I get the feeling that Eberron's release was a bit reluctant on WotC's part; they initially only focused on Forgotten Realms and threw Ravenloft a bone but in the vein of it being an adventure and not a setting. Some Realmslore fans I know were a bit miffed at the Elemental Evil adventure (originally Greyhawk) being crammed into the Realms, given how blatant it was at cannibalizing other settings into Elminsterland.

Although I don't know of anything close to an official statement on this, the line of thinking was that fans would do the conversions themselves with the wealth of previous Edition sourcebooks. But fans love official content if only to show that their setting's not dead and expose it to the new generations of players (and the Critical Role audience).

Eberron's promotion to 5E was the result of years' worth of Keith Baker and fans petitioning WotC and gathering support, and things like Morgrave Miscellany (which was written by Baker himself) selling like hotcakes on the DM's Guild.

I recall a #krynnisready hashtag among Dragonlance fans responding to either Mearls or Perkins stating that the setting doesn't have interesting material beyond the original adventures. It was a bit of a polite way of showing that they're wrong by highlighting all the other stuff published for DL. Unlike Eberron it didn't get anywhere, alas.

Posted: Mon Dec 23, 2019 12:29 pm
by OgreBattle
Comicbook.com recently copied something I said about the Gundam GM Spartan inspiring Halo, they snoop around here and there

Posted: Mon Dec 23, 2019 8:33 pm
by WiserOdin032402
Without wanting to sound like a shill I think Rising from the Last War is a step in the right direction for 5e, and to learn that the release of Eberron with little fanfare from Wizards is concern, especially with how much content is packed into the book itself. It has pages upon pages of adventure hooks and player facing content and setting mechanics, it has a whole new class, an entire mini-bestiary, tons of tables for generating adventures, and even entire dungeons mapped out.

However, I have a sneaking suspicion that Eberron isn't going to get any modules in this edition, and I think this might be the only official Eberron book made for this edition, which is a shame given how much it basically tells all the bullshit about magic items in the DMG to go fuck itself.
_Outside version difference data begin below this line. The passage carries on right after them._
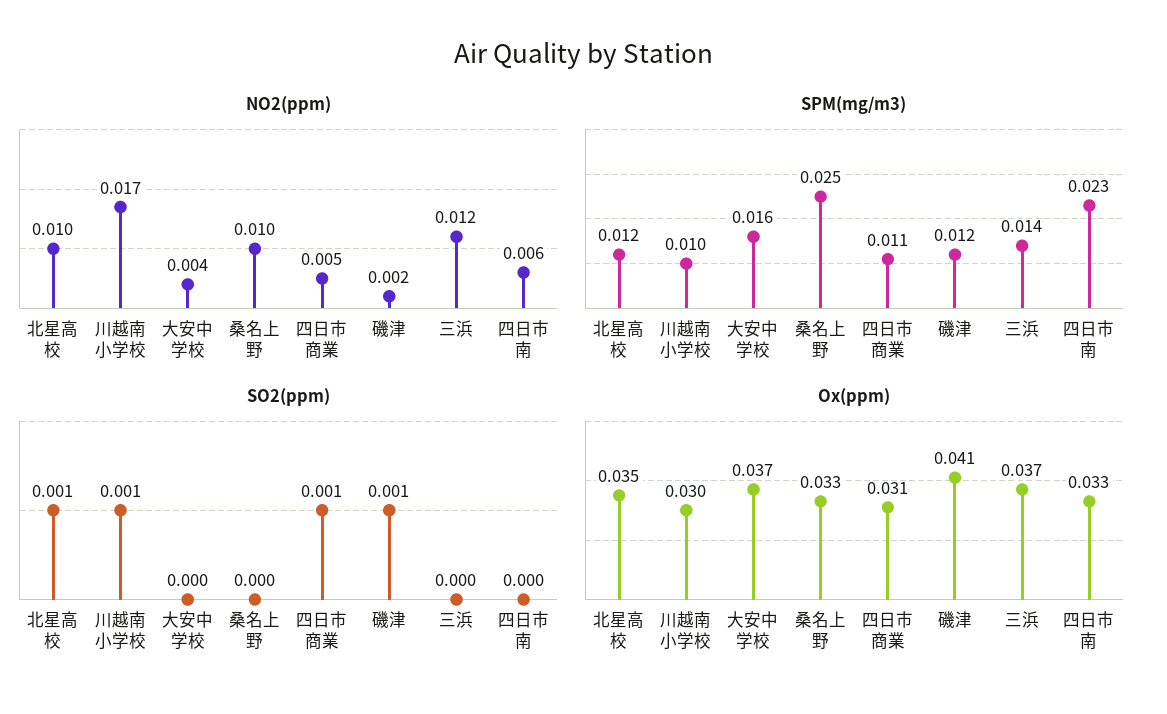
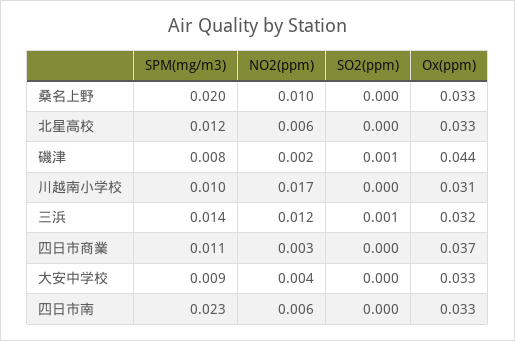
NO2(ppm), 北星高校: 0.01 -> 0.006
NO2(ppm), 四日市商業: 0.005 -> 0.003
SPM(mg/m3), 大安中学校: 0.016 -> 0.009
SPM(mg/m3), 桑名上野: 0.025 -> 0.02
SPM(mg/m3), 磯津: 0.012 -> 0.008
SO2(ppm), 北星高校: 0.001 -> 0
SO2(ppm), 川越南小学校: 0.001 -> 0
SO2(ppm), 四日市商業: 0.001 -> 0
SO2(ppm), 三浜: 0 -> 0.001
Ox(ppm), 北星高校: 0.035 -> 0.033
Ox(ppm), 川越南小学校: 0.03 -> 0.031
Ox(ppm), 大安中学校: 0.037 -> 0.033
Ox(ppm), 四日市商業: 0.031 -> 0.037
Ox(ppm), 磯津: 0.041 -> 0.044
Ox(ppm), 三浜: 0.037 -> 0.032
Posted: Tue Dec 24, 2019 9:30 am
by Count Arioch the 28th
The Adventurer's Almanac wrote:Oh, they play 5e for a while. They just get bored.
Can confirm. My group consists of people entirely too "toxic" and "problematic" for the general public, and we all got bored with 5e relatively quickly. I just wish I could convince them to play something that isn't Pathfinder.
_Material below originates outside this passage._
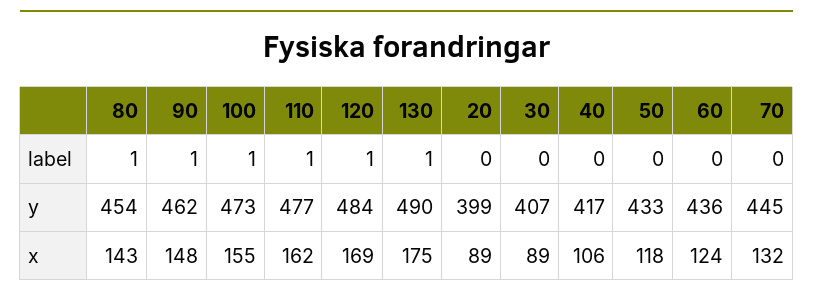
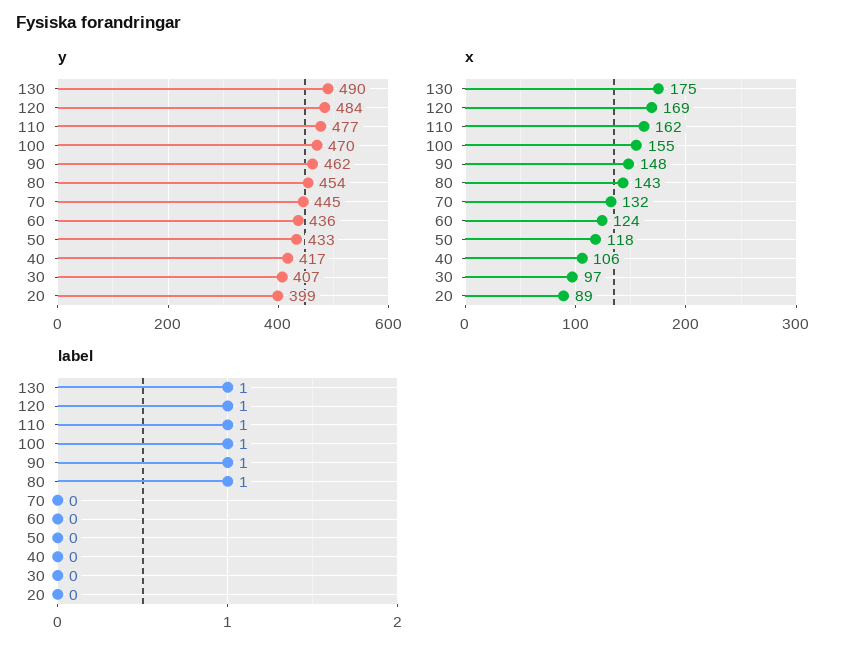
y, 100: 473 -> 470
x, 30: 89 -> 97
Posted: Tue Dec 24, 2019 5:24 pm
by Niles
FrankTrollman wrote: Working for WotC he spearheaded a lot of the fundamental concepts of 4th edition
This is wrong, Heinsoo was in charge of 4e initially.

Essentials was Mearls baby and marks a sharp drop in the quality of 4e books.
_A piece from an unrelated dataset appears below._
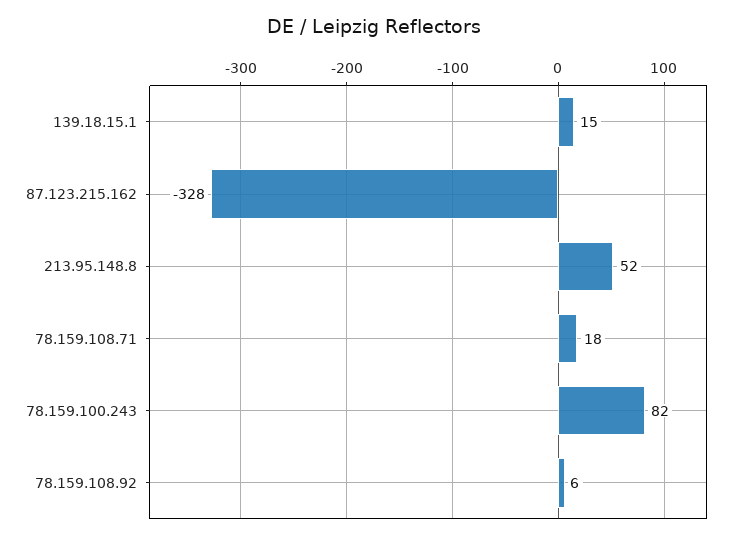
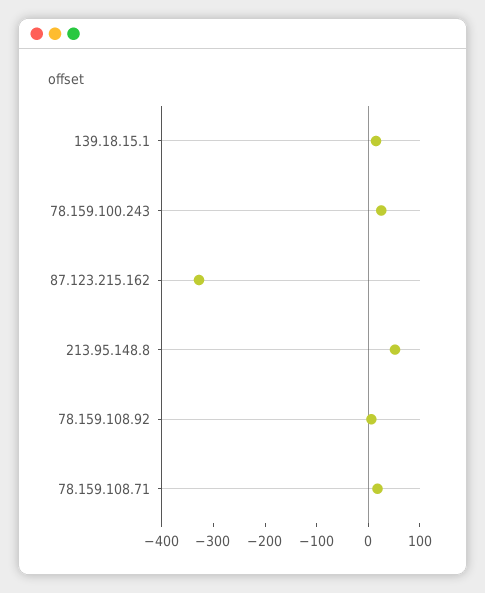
78.159.100.243: 82 -> 20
Posted: Tue Dec 24, 2019 6:59 pm
by The Adventurer's Almanac
FrankTrollman wrote: If you go to the official webpage, the last "news" is from November 4th, and it's a single article about class variants. It's fucking Christmas and there's not a book to buy or even an article about holiday themed monsters or something. It's fucking mind blowing. But if you go to the products pages, there is a new Dungeon Mayhem expansion coming, and a dice set, and various other shit.
Dammit, I looked this up last night while talking to a friend and looked like a fool when I found out that the new Eberron shit is right there on the front page.
... underneath a larger advertisement for a D&D co-op video game. I think it's safe to say WotC doesn't actually give a single shit about D&D, the tabletop game.